TASKS AND EXERCISES:
a - From the class description, copy everything from "The class will" up to and including "probability and statistics.", word for word.
b - In the class description, what are students who aren't leading discussions still expected to do?

The class will consist of lectures on basic material, and discussion and reading of work that is more current and/or speculative. Students will be required to prepare for and help lead some of the discussions. Students who are not leading discussions will still be expected to read papers to prepare for them. They will also do problem sets or projects in which they implement and test an approach to segmentation, or propose novel work on segmentation. There will also be a midterm and a final exam covering the basic computational techniques we’ve learned. Students will find it important to have some prior knowledge of vision, mathematical sophistication, and familiarity with topics such as calculus, linear algebra, probability and statistics.
Requirements
Here is my current plan for the workload of the class. This may change during the first two weeks, as the number of students settles down.

INFORMATION:
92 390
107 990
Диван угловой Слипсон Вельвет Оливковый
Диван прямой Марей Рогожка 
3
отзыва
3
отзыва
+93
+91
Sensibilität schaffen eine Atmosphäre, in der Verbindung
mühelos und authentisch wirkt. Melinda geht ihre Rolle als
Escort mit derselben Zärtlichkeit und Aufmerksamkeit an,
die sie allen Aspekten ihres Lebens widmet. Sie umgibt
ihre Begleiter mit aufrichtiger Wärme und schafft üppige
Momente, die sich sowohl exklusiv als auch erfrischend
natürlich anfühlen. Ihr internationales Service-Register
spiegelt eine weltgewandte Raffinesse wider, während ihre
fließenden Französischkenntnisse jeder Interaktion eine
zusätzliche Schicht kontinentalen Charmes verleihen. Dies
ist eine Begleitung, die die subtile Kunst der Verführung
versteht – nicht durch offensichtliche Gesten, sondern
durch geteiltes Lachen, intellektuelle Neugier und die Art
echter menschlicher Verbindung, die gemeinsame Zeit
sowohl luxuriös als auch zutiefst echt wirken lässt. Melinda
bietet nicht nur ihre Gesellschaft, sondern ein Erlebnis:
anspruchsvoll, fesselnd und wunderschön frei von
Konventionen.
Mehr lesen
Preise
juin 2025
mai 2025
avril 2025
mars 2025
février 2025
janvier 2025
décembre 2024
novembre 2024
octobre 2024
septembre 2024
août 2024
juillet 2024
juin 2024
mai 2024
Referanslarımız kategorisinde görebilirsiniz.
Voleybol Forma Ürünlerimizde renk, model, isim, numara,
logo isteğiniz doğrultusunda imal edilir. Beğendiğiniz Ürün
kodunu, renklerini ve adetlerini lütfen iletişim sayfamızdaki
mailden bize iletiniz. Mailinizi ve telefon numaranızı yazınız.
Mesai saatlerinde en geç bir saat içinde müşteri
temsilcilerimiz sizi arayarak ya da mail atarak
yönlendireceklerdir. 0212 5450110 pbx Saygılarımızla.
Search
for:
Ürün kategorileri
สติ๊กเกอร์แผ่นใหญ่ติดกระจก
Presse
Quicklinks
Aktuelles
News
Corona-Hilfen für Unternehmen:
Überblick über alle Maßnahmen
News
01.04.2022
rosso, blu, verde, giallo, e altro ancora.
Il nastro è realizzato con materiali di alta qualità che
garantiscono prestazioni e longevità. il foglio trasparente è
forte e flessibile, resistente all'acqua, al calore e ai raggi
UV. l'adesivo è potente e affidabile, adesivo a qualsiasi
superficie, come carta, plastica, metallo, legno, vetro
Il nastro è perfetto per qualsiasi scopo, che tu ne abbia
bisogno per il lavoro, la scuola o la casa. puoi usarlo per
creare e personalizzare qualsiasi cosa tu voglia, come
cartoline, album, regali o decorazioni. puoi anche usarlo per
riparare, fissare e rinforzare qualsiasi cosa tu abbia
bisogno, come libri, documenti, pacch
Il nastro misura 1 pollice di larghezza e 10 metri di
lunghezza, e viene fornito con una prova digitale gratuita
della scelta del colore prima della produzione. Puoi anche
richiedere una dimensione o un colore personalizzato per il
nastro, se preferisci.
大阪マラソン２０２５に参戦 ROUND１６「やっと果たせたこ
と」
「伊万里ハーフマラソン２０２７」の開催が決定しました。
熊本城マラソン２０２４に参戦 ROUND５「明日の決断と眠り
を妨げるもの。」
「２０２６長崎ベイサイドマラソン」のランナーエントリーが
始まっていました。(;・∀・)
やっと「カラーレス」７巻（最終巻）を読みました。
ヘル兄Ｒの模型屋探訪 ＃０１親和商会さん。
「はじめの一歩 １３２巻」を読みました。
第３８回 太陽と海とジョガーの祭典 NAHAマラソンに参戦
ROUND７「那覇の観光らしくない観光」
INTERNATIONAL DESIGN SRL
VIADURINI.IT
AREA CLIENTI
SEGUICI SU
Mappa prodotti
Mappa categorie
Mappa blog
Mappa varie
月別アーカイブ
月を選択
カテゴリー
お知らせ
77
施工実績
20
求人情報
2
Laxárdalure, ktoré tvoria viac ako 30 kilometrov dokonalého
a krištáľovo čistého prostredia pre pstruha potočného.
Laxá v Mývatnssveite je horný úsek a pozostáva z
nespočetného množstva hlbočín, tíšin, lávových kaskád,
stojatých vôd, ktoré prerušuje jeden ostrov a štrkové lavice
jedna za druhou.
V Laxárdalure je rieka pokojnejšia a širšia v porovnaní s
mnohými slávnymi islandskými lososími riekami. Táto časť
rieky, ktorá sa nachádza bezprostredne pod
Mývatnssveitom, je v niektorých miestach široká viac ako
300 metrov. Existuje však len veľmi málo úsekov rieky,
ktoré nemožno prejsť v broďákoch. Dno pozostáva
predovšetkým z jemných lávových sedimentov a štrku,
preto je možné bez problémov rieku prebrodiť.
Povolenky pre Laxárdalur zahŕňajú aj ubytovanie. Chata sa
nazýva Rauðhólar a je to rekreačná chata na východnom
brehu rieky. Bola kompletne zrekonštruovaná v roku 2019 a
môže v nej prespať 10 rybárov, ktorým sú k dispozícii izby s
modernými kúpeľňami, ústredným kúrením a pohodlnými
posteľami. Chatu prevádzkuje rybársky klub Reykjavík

==

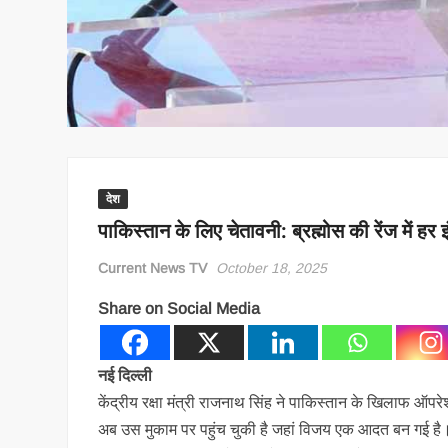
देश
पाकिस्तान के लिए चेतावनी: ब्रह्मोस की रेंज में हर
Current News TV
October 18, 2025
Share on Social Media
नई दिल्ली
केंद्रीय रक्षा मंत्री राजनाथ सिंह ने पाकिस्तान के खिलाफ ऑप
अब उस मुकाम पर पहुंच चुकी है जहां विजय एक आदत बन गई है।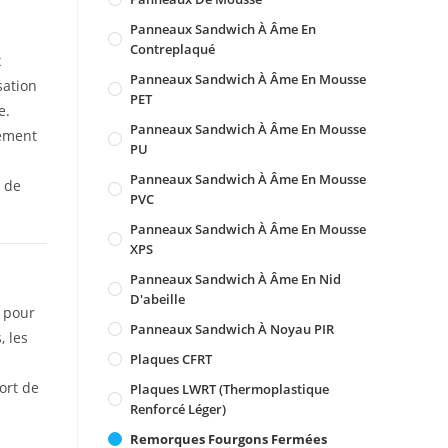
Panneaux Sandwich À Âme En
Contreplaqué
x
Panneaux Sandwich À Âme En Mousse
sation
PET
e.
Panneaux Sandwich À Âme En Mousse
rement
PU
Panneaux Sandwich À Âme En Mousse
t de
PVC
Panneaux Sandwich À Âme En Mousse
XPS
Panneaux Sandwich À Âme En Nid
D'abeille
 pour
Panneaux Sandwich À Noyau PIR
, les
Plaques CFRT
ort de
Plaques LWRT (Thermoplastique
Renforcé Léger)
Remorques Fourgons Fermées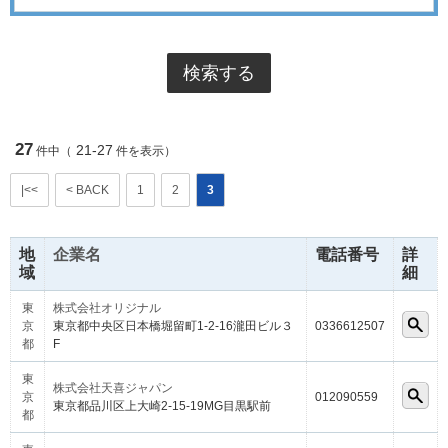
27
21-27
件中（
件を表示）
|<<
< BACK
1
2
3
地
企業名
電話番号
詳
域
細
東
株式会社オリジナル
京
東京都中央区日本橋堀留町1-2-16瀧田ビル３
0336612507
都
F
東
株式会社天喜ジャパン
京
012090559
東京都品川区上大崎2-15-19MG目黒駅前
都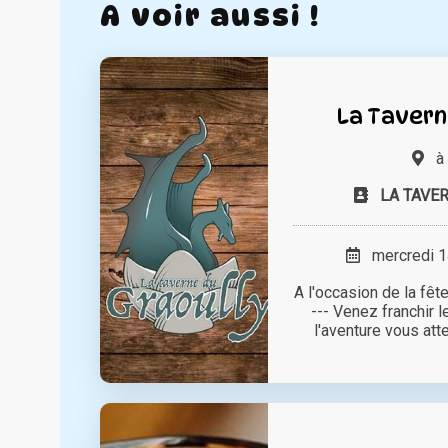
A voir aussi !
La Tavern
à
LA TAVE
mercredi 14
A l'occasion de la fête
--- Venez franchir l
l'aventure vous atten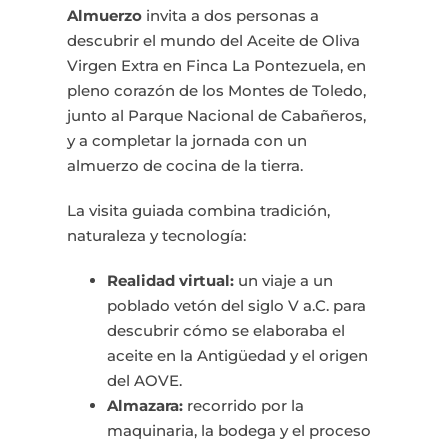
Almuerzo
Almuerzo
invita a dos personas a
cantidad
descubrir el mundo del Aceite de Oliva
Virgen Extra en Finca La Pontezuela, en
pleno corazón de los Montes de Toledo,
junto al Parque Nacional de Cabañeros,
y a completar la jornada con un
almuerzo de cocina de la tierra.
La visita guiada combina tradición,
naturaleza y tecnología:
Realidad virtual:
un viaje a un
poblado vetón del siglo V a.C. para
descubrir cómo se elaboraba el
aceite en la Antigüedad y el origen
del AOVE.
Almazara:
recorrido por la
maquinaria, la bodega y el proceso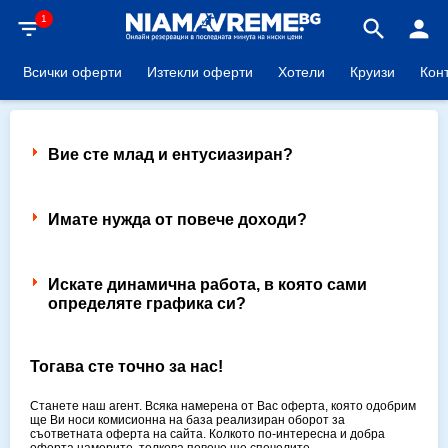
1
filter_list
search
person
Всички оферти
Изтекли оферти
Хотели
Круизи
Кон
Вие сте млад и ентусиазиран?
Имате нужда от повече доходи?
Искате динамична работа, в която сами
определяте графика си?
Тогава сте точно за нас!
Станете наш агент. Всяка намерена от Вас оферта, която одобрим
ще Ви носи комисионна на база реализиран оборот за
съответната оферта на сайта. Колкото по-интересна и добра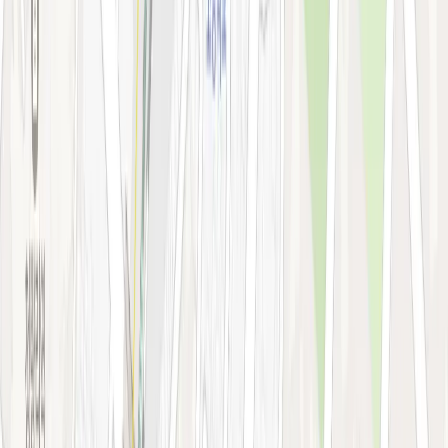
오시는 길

TASK SOLUTIONS:
a -
The class will consist of lectures on basic material, and discussion and reading of work that is more current and/or speculative. Students will be required to prepare for and help lead some of the discussions. Students who are not leading discussions will still be expected to read papers to prepare for them. They will also do problem sets or projects in which they implement and test an approach to segmentation, or propose novel work on segmentation. There will also be a midterm and a final exam covering the basic computational techniques we’ve learned. Students will find it important to have some prior knowledge of vision, mathematical sophistication, and familiarity with topics such as calculus, linear algebra, probability and statistics.

b - They are expected to read papers to prepare for the discussions.